TASK ▸ Return all entries precisely as they stand, without the images.

SUPPLIED MATERIAL START

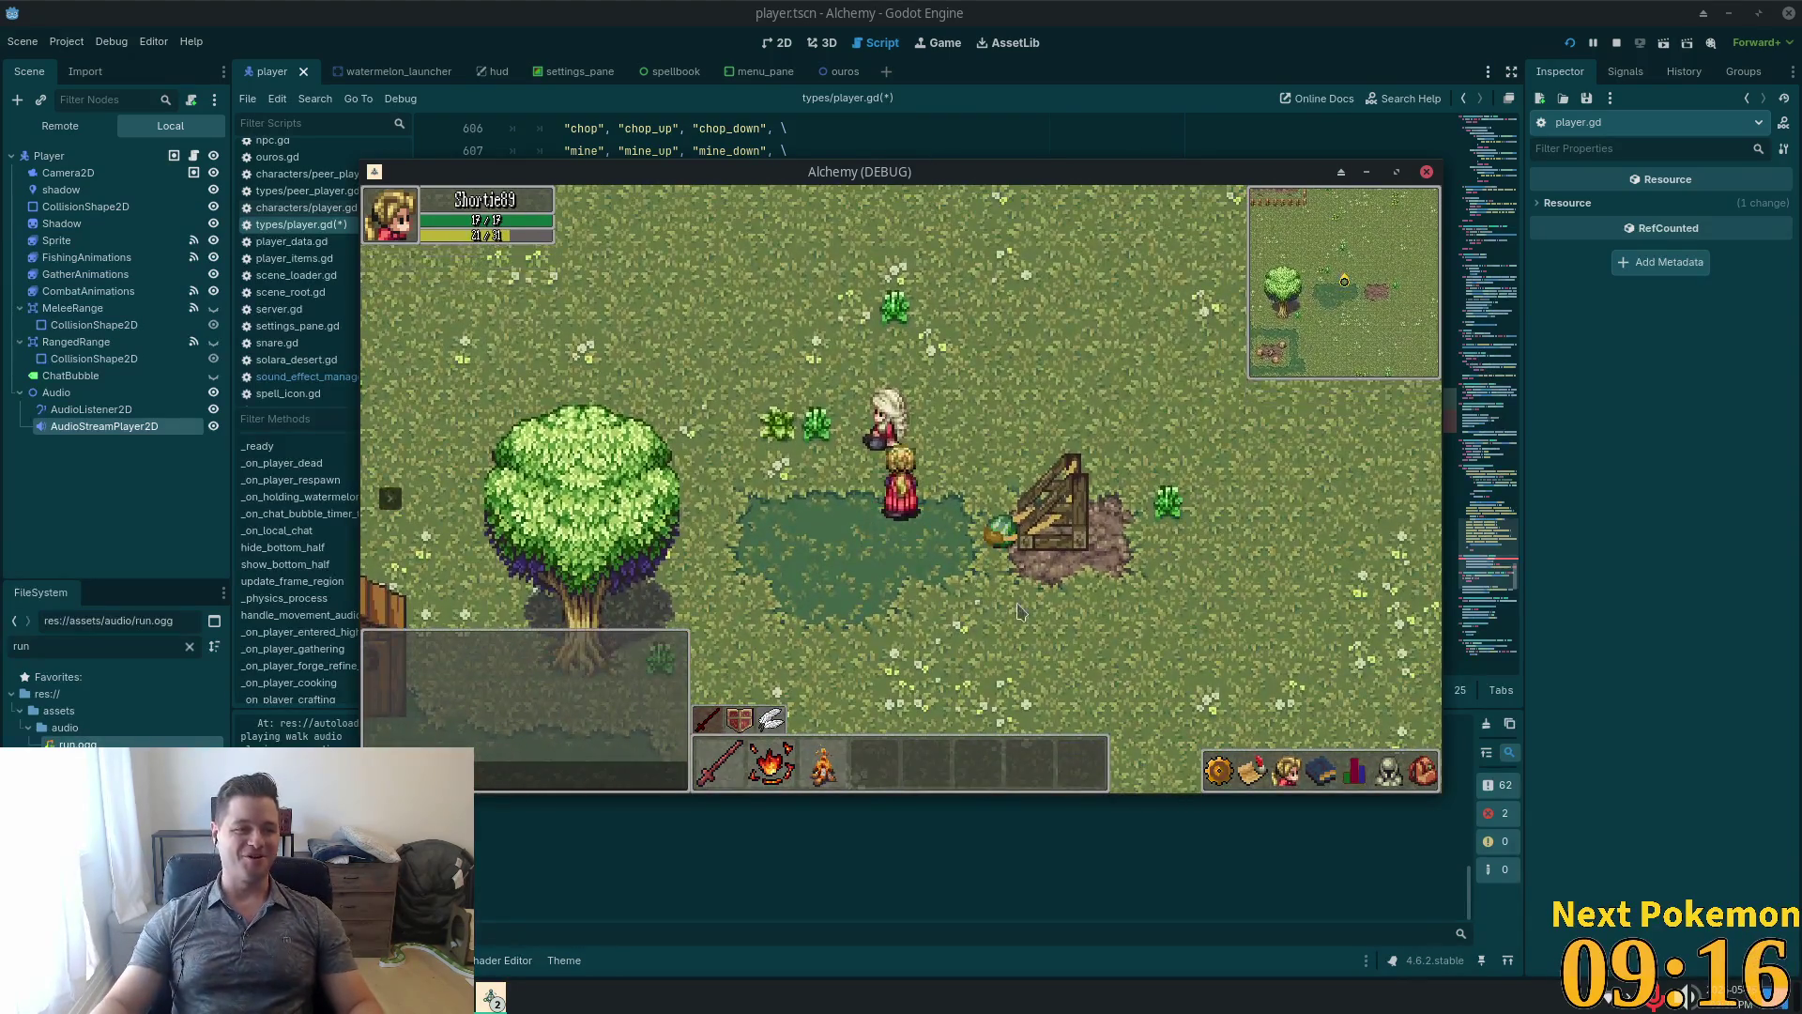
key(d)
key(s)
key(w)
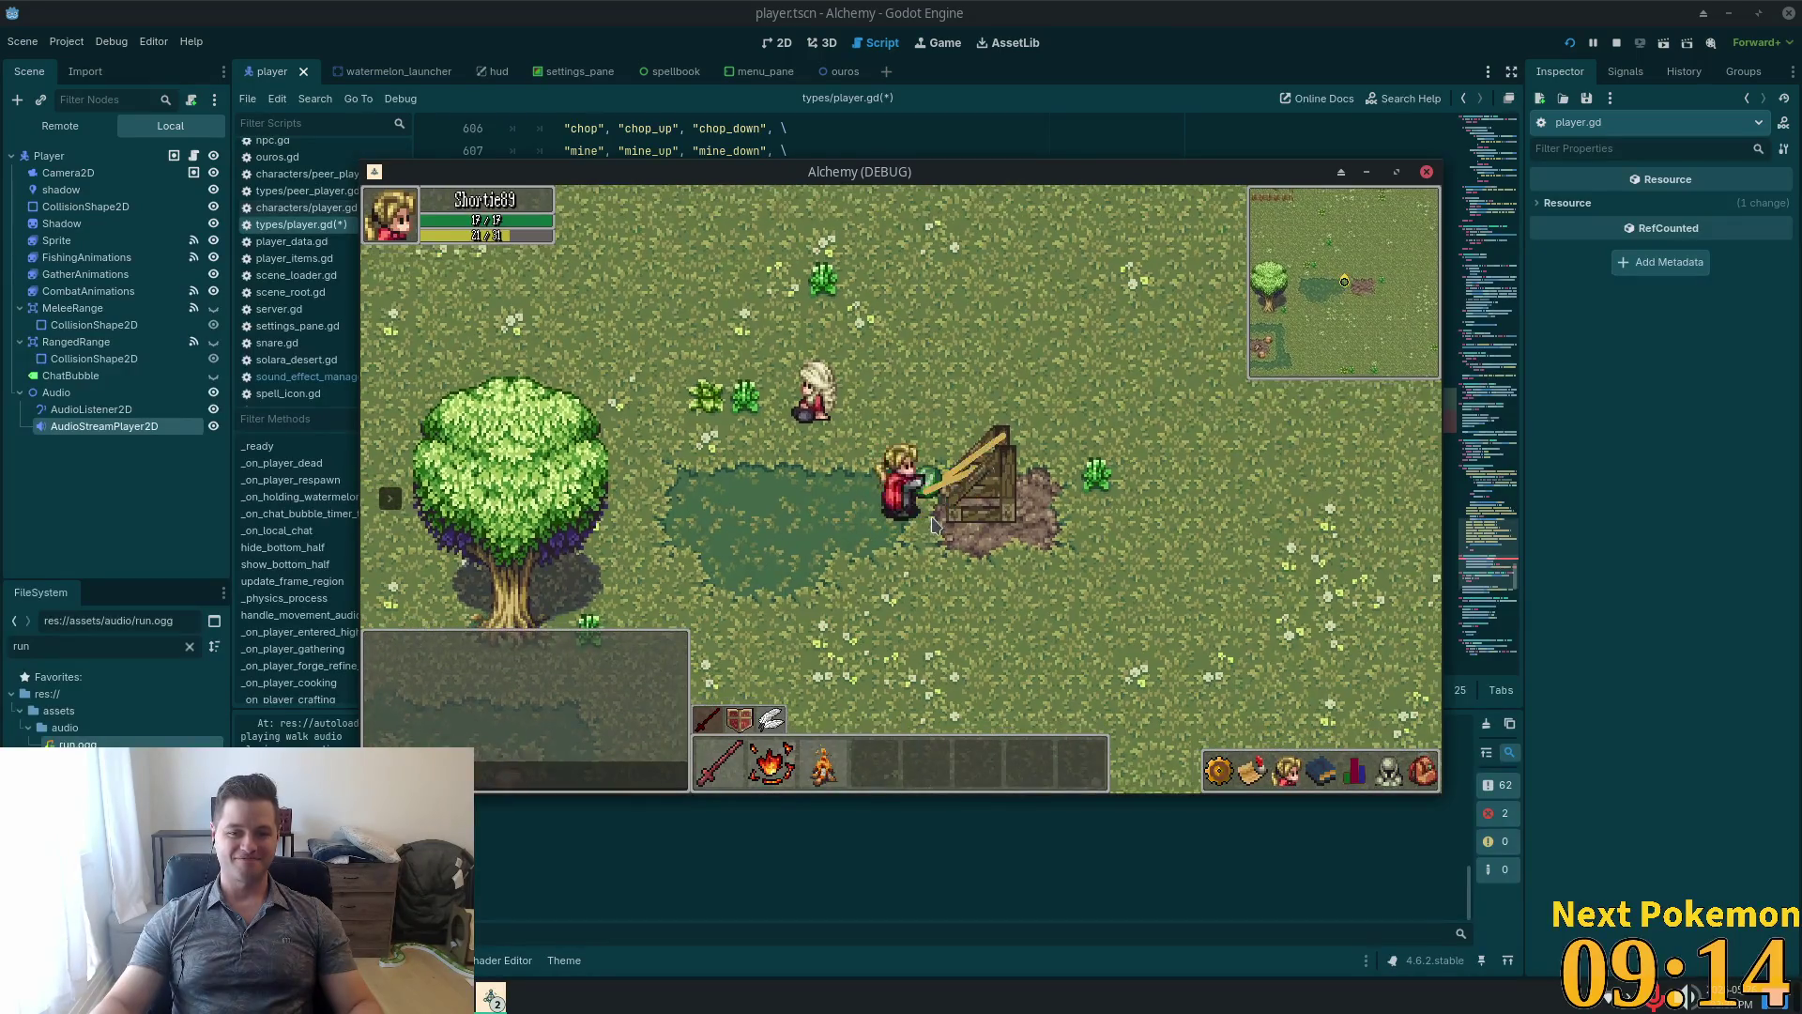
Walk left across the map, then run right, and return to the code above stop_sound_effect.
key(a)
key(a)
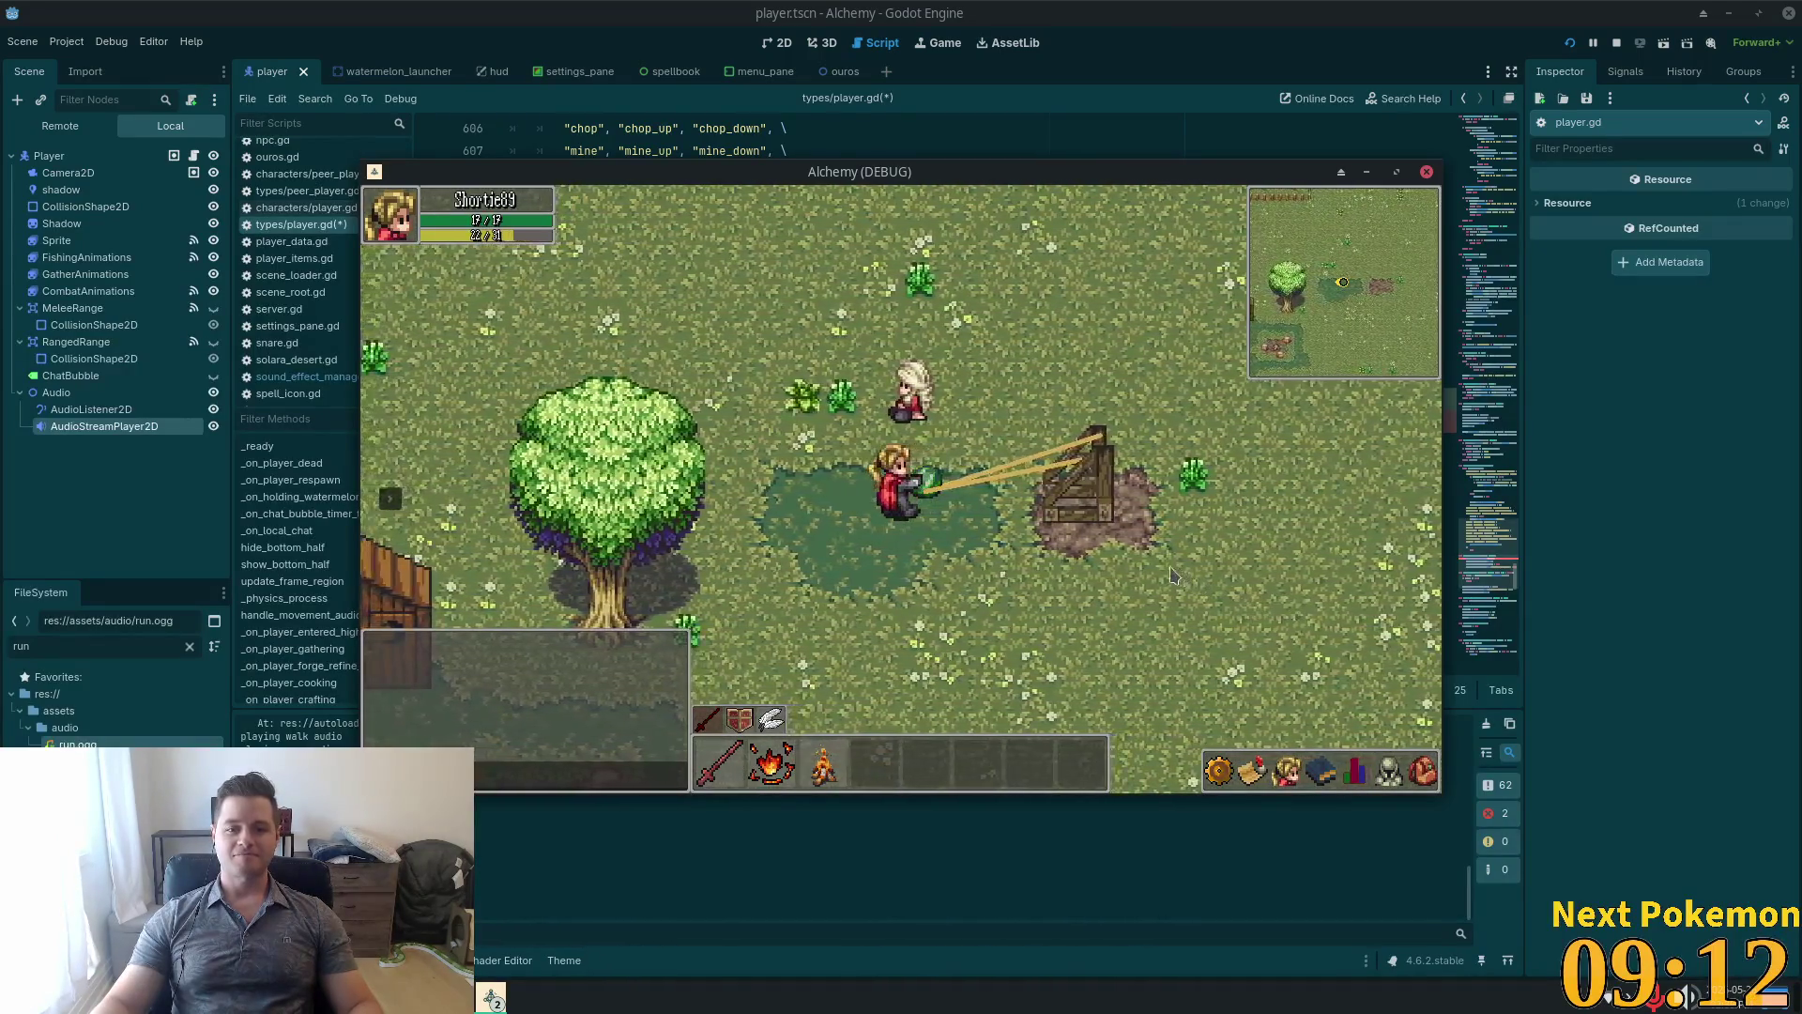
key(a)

SUPPLIED MATERIAL END

WRITTEN SOLUTION ▸
key(d)
key(s)
key(w)
Walk left across the map, then run right, and return to the code above stop_sound_effect.
key(a)
key(a)
key(a)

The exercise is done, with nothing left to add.